The first I shared was about the idea of putting off the natural man. My focus on the ideas yielded a basic view in three short statements:
- I do my will because it is my will.
- I do His will because it is His will.
- I do His will because it is my will.
The first I see as the natural man. The second I see as one who is repentant and working on becoming more Christ-like. The third I see as reaching a Godly, Christ-like, or celestial character.
The second area has been more of a combined discussion with my wife. As we read in the Old Testament about kings who followed David and Solomon, they were often compared to David in terms of their standing with Jehovah. Specifically, those who did not follow Jehovah were said to be not like unto David whose heart was right with God all his life. In the earlier post I noted the issue of his committing adultery with Bathsheba. Later he tried to cover it up by having her husband, Uriah, return home and be with her. When Uriah refused to cooperate, David had him sent to where he would be killed in battle. So how could the scripture later claim his heart was with God all the days of his life?
The context of the Old Testament scriptures with such a comparative statement are about the keeping of the Mosaic Law while later kings did not. Many even allowed or participated in the worship of other gods, including Solomon. So it is likely Jehovah refers to this aspect of David’s character. He did marry Bathsheba and it is through her line that both Solomon and later Jesus was born. D&C 132:39 affirms the following:
39 David’s wives and concubines were given unto him of me, by the hand of Nathan, my servant, and others of the prophets who had the keys of this power; and in none of these things did he sin against me save in the case of Uriah and his wife; and, therefore he hath fallen from his exaltation, and received his portion; and he shall not inherit them out of the world, for I gave them unto another, saith the Lord.
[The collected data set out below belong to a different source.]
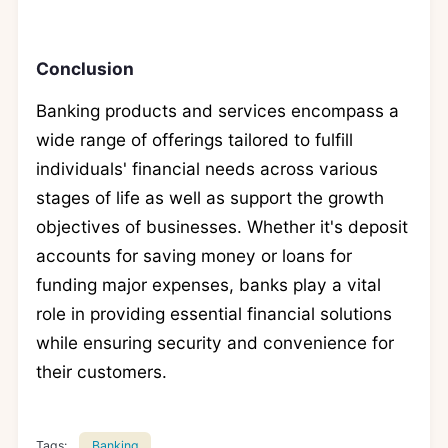
Conclusion
Banking products and services encompass a
wide range of offerings tailored to fulfill
individuals' financial needs across various
stages of life as well as support the growth
objectives of businesses. Whether it's deposit
accounts for saving money or loans for
funding major expenses, banks play a vital
role in providing essential financial solutions
while ensuring security and convenience for
their customers.
Tags:
Banking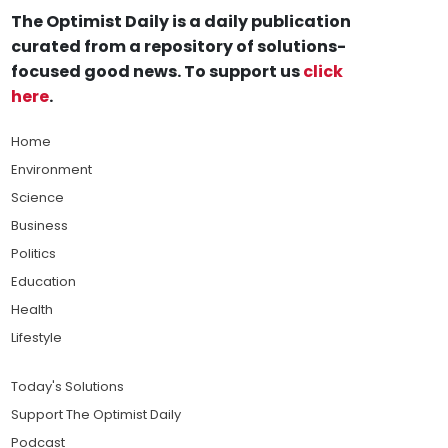
The Optimist Daily is a daily publication
curated from a repository of solutions-
focused good news. To support us
click
here
.
Home
Environment
Science
Business
Politics
Education
Health
Lifestyle
Today's Solutions
Support The Optimist Daily
Podcast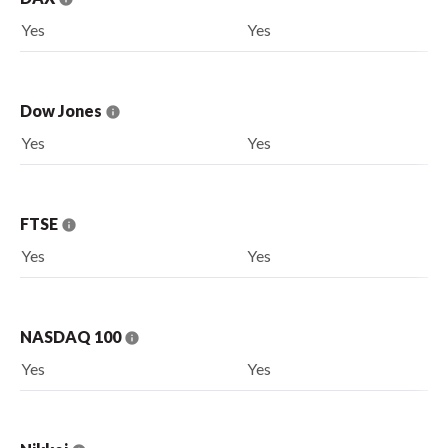
Yes
Yes
Dow Jones
Yes
Yes
FTSE
Yes
Yes
NASDAQ 100
Yes
Yes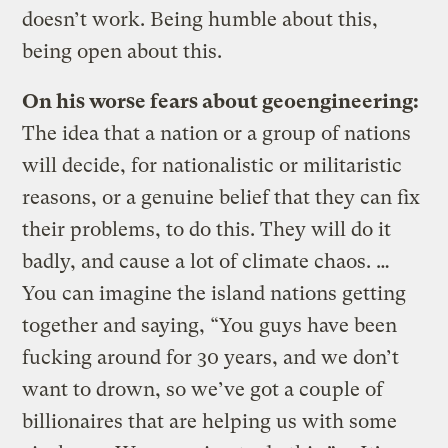
doesn’t work. Being humble about this,
being open about this.
On his worse fears about geoengineering:
The idea that a nation or a group of nations
will decide, for nationalistic or militaristic
reasons, or a genuine belief that they can fix
their problems, to do this. They will do it
badly, and cause a lot of climate chaos. …
You can imagine the island nations getting
together and saying, “You guys have been
fucking around for 30 years, and we don’t
want to drown, so we’ve got a couple of
billionaires that are helping us with some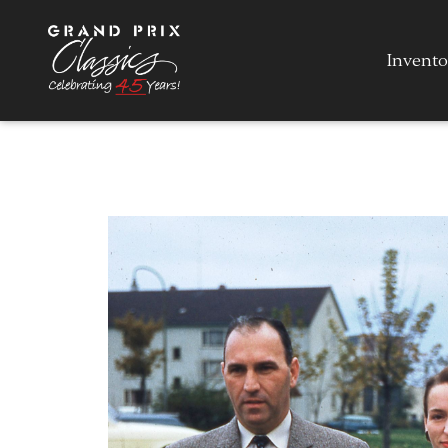
Invento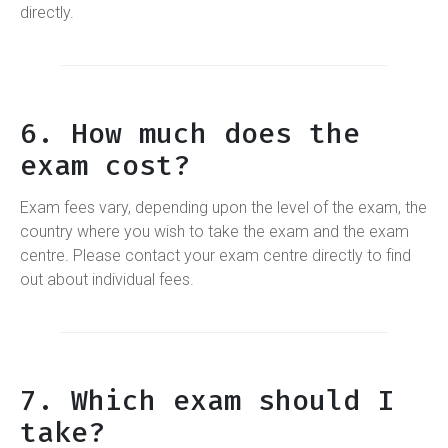
directly.
6. How much does the
exam cost?
Exam fees vary, depending upon the level of the exam, the
country where you wish to take the exam and the exam
centre. Please contact your exam centre directly to find
out about individual fees.
7. Which exam should I
take?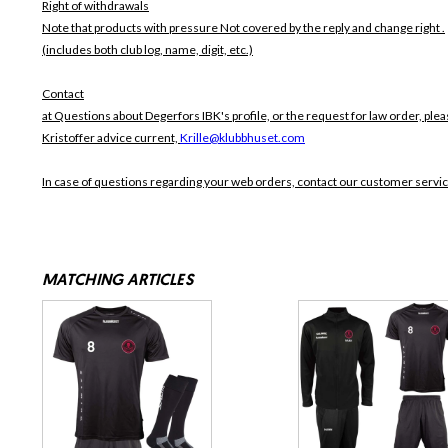
Right of withdrawals
Note that products with pressure
Not covered by the reply and change right .
(includes both club log, name, digit, etc.)
Contact
at Questions about Degerfors IBK's profile, or the request for law order, plea
Kristoffer advice current,
Krille@klubbhuset.com
In case of questions regarding your web orders, contact our customer servi
MATCHING ARTICLES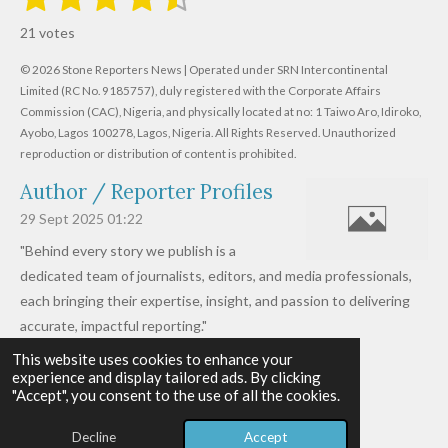
u
s
s
s
s
s
a
b
21 votes
m
t
t
t
t
t
t
i
i
© 2026 Stone Reporters News | Operated under SRN Intercontinental
t
a
a
a
a
a
r
Limited (RC No. 9185757), duly registered with the Corporate Affairs
n
a
r
Commission (CAC), Nigeria, and physically located at no:
r
r
r
r
1 Taiwo Aro, Idiroko,
g
t
Ayobo, Lagos 100278, Lagos, Nigeria.
All Rights Reserved. Unauthorized
i
:
s
s
s
s
reproduction or distribution of content is prohibited.
n
4
g
Author / Reporter Profiles
.
6
29 Sept 2025
01:22
1
"Behind every story we publish is a
9
dedicated team of journalists, editors, and media professionals,
0
each bringing their expertise, insight, and passion to delivering
4
accurate, impactful reporting."
7
This website uses cookies to enhance your
Read more »
6
experience and display tailored ads. By clicking
© 2026 - 2026 Stone Reporters News
1
"Accept", you consent to the use of all the cookies.
Powered by
Webador
9
Decline
Accept
0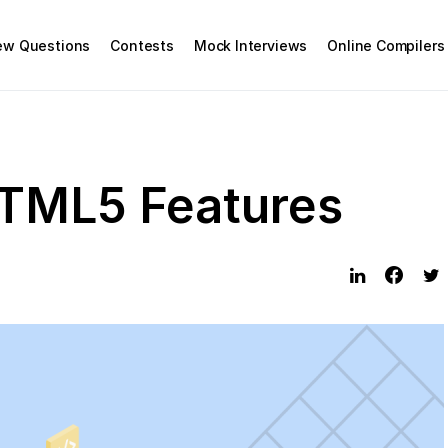
iew Questions
Contests
Mock Interviews
Online Compilers
TML5 Features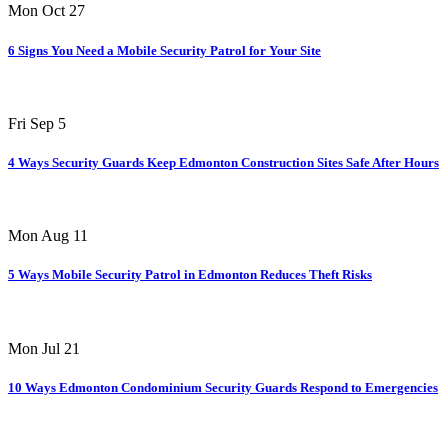
Mon Oct 27
6 Signs You Need a Mobile Security Patrol for Your Site
Fri Sep 5
4 Ways Security Guards Keep Edmonton Construction Sites Safe After Hours
Mon Aug 11
5 Ways Mobile Security Patrol in Edmonton Reduces Theft Risks
Mon Jul 21
10 Ways Edmonton Condominium Security Guards Respond to Emergencies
So he was not forgiven, or did not fully repent of those sins. Yet he may have been repentant, even if beyond forgiveness in the combination of adultery and shedding of innocent blood. He may have been repentant, but in terms of the question of whether his lifetime of following the law was sufficient to overcome these two grievous sins the answer is no. It would appear David was not repentant sufficiently to receive the full cleansing power of the atonement.
Back then to the question of putting off the natural man. In my mind, I had often wondered in the past that in order to achieve this goal one had to reach the third saying, to become fully Christ-like. Lately I think maybe the answer is to move along the continuum. At one end of the continuum is the absolute of the natural man. At the other the absolute of being Godly. We all likely fall somewhere along the gradation line between the two extremes. I’ve come to believe that if we have moved along the continuum to any degree away from the natural man and toward being Christ-like then we have put off the natural man. At that point, so long as we are repentant and move along the line we are cleansed and perfected through the sacrifice of the Savior. It is not our change that cleanses us, or makes us Godly, but rather it is the power of the atonement that gets us to the celestial. Since we never can be perfected without the atonement, then we are cleansed and perfected throughout our lives.
I’m comfortable that repenting is the same as putting off the natural man. We don’t have to reach perfection all at once, but over time as we rely on, have faith in, the power of Jesus Christ. Reaching the goal of losing the natural man and becoming Christ-like in this way does not seem overwhelming or impossible. In fact, the gospel, in this way, becomes its namesake good news.